====== TEXT FOR ANALYSIS ======

12. Customer’s obligations


  1. Customer shall cooperate with Electromin in all matters relating to the provision of Products and/or Services and in particular:
    • (a) provide Electromin with such information and materials as Electromin may reasonably require in order to quote and provide the Products and/or Services, and ensure that such information is complete, accurate and correct;
    • (b) inform Electromin immediately upon becoming aware of any facts and circumstances which may impact the proper performance by Electromin in providing the Products and/or the Services;
    • (d) obtain and maintain all necessary licenses, permissions and consents which may be required for the use of Products and/or Services before any such use;
    • (e) comply with all Laws applicable to Customer’s use of the Products and/or Services, including the Platform, including consumer Laws, employment Laws and social security Laws;
    • (f) treat any commercial or financial information it receives from Electromin as strictly confidential and not share this information with any third party nor use it for any other purpose than the execution of the Agreement; and
    • (g) obtain, maintain and pay for all hardware, software and communications equipment necessary to access and use the Products and/or Services and comply with the requirements as set out in the Documentation.
    • (h) provide information that is accurate, complete, and current at all times. Failure to do so constitutes a breach of the Terms, which may result in immediate termination of account on Our Service.
  2. Customer will not and shall ensure that its end-users shall not Misuse the Products and/or Services, including the Platform, and in particular:
    • (a) use the Products and/or Services with any product not operable with such Products and/or Services, e.g. charging cables without CE mark or not suitable for the load capacity of the electric vehicle charge; or attempt to charge anything else but suitable electric vehicles;
    • (b) interfere with or disrupt the Platform, the data contained on the Platform or networks connected to the Platform and in particular upload or distribute files that contain malware, viruses, malicious files or other harmful code or any other similar software or programs that may access or damage the operation of the Platform, the related systems and networks or any other computer or device;
    • (c) use, send or store through the Platform any content which is or may be construed as obscene, indecent, pornographic, seditious, offensive, defamatory, libellous, threatening, liable to incite racial hatred or acts of terrorism, menacing, blasphemous, harmful to children, violating third party intellectual or industrial property rights or otherwise in breach of any Law or not intended for the use of the Platform as described in the Documentation;
    • (d) attempt to gain unauthorized access to the Platform or the related systems or networks, or access or use the Platform and/or Application in a way intended to avoid incurring charges; or
    • (e) copy or alter the Token in any way or form.
  3. In the event of breach of any obligation set out in this clause 12:
    • (a) Customer shall, within the shortest term possible after becoming aware of it, notify Electromin and shall, without prejudice to Electromin’s other rights and remedies, assist Electromin, at its own cost and expense, in any way Electromin sees fit to remedy such breach and/or to limit its consequences.
    • (b) Customer shall bear exclusively any costs and losses directly or indirectly arising thereof and reimburse Electromin on written demand for such costs or losses sustained or incurred by Electromin or any of its partners.

====== RECORDS SHOWN ======

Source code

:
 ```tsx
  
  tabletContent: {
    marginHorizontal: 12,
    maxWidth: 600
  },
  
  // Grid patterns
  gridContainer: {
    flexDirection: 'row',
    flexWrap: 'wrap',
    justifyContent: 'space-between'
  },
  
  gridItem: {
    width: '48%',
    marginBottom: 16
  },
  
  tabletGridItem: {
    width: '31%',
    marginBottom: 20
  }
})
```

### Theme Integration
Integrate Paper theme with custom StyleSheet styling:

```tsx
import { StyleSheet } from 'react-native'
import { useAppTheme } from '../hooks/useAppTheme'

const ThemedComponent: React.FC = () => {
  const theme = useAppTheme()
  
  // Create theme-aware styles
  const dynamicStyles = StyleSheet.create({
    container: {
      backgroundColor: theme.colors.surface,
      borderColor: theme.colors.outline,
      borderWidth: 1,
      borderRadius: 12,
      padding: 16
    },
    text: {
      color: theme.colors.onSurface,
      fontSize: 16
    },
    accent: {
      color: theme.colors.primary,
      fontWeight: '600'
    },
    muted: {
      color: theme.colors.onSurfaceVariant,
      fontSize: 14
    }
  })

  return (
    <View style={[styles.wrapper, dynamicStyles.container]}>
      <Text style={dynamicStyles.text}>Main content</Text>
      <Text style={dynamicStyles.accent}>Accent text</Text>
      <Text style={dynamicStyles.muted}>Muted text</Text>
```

======

EXERCISES:
- A) Answer these questions using the clause on customer obligations:
(i) Under point 1(a), what three qualities must Customer ensure the information it provides to Electromin has?
(ii) What example of a product not operable with the Products and/or Services does point 2(a) give?
(iii) According to point 3(b), on what basis must Customer reimburse Electromin for costs or losses?
- B) Reproduce word for word the stretch of the clause on customer obligations from "3. In the event" through "of its partners.".

TASK-BY-TASK RESULTS:
- A)
(i) Complete, accurate and correct.
(ii) Charging cables without CE mark or not suitable for the load capacity of the electric vehicle charge.
(iii) On written demand.

- B)
3. In the event of breach of any obligation set out in this clause 12:
    • (a) Customer shall, within the shortest term possible after becoming aware of it, notify Electromin and shall, without prejudice to Electromin’s other rights and remedies, assist Electromin, at its own cost and expense, in any way Electromin sees fit to remedy such breach and/or to limit its consequences.
    • (b) Customer shall bear exclusively any costs and losses directly or indirectly arising thereof and reimburse Electromin on written demand for such costs or losses sustained or incurred by Electromin or any of its partners.